→ **Assignment**: The answer is every line of the records that holds the word "operating", copied in full.

─── Exercise material

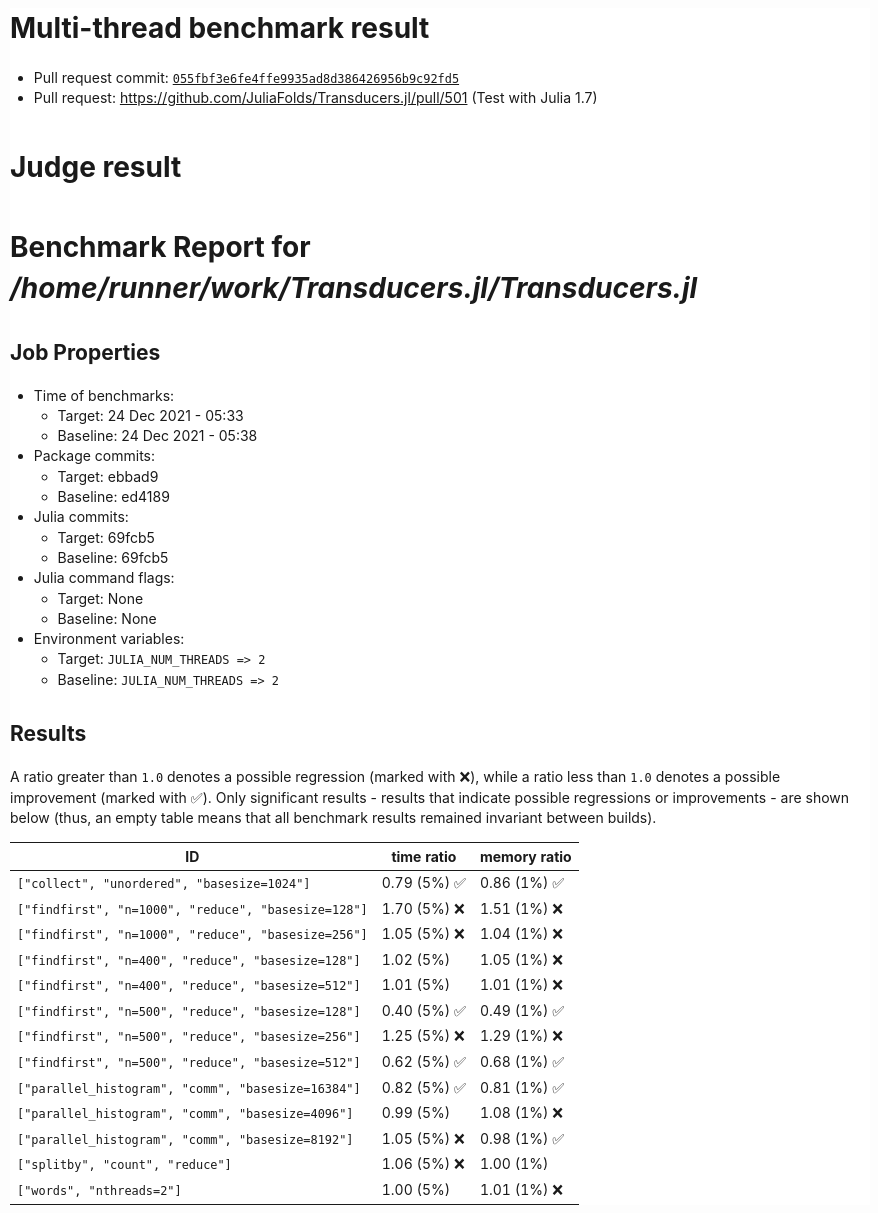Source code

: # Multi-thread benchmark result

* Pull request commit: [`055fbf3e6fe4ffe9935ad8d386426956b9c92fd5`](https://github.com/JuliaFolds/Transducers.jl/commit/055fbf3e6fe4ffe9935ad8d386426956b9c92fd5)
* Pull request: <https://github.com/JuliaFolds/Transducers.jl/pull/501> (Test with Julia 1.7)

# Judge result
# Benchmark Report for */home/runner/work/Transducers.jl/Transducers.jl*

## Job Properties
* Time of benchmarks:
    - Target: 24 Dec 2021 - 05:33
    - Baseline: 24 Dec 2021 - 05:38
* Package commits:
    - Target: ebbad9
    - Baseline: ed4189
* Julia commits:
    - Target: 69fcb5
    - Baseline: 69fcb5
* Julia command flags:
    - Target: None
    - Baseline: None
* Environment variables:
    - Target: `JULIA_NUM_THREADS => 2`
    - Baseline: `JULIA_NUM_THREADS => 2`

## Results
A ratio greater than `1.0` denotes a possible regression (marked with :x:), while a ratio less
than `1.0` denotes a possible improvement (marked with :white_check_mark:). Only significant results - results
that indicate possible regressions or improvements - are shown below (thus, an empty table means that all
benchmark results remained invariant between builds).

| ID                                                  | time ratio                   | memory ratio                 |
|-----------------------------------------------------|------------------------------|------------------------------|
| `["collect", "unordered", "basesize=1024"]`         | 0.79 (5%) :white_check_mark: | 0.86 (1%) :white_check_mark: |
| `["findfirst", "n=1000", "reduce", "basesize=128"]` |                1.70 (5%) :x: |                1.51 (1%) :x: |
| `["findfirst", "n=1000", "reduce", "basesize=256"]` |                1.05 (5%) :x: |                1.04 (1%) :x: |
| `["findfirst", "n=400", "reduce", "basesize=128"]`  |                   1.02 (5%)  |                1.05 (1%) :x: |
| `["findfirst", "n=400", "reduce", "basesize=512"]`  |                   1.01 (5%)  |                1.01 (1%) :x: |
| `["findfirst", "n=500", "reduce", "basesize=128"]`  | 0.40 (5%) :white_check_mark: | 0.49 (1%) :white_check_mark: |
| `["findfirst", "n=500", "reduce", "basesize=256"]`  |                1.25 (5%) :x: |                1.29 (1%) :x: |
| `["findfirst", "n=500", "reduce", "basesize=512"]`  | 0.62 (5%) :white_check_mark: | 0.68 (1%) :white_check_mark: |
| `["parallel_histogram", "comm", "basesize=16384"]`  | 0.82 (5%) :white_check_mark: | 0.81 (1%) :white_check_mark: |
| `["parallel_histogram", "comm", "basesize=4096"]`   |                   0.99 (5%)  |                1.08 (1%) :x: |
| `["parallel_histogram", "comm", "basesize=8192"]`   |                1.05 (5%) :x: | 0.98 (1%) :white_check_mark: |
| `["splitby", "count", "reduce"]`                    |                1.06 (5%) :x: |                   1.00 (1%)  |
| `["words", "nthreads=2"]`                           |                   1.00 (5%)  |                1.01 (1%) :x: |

──────
─── Exercise material

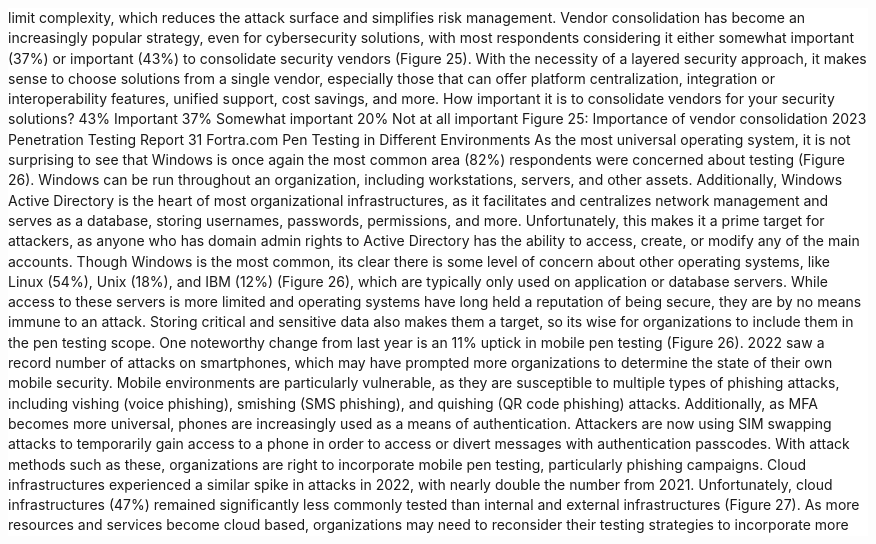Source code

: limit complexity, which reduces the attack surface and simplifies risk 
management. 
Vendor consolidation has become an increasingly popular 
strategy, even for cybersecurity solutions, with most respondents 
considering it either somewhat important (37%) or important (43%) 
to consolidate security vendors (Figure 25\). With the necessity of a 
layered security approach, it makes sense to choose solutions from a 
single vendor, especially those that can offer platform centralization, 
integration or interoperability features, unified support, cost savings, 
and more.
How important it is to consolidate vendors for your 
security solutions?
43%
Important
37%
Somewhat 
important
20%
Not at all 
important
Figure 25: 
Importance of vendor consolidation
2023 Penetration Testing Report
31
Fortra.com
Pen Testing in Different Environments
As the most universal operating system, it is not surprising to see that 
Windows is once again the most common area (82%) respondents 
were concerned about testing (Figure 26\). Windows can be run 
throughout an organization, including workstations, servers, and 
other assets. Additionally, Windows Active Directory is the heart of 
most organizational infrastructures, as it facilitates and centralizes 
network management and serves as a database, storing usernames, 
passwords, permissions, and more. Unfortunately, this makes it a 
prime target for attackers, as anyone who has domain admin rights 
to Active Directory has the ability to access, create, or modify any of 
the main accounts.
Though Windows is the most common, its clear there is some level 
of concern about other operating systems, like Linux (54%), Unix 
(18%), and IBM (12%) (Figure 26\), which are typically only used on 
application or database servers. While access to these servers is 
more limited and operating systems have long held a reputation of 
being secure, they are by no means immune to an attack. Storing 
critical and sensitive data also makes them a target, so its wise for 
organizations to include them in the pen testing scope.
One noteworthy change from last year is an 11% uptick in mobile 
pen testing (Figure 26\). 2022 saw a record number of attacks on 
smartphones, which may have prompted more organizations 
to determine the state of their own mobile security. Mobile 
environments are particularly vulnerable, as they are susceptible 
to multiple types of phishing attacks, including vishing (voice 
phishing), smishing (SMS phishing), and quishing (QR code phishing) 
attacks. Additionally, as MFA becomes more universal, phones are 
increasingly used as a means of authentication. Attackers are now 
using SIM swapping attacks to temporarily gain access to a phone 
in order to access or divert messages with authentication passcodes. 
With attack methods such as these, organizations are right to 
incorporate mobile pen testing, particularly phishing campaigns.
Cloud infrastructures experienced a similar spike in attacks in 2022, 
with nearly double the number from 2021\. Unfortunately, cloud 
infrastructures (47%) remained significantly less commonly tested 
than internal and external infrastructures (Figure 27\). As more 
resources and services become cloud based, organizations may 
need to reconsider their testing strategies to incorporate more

──────

→ **Output below**:
As the most universal operating system, it is not surprising to see that 
of concern about other operating systems, like Linux (54%), Unix 
more limited and operating systems have long held a reputation of 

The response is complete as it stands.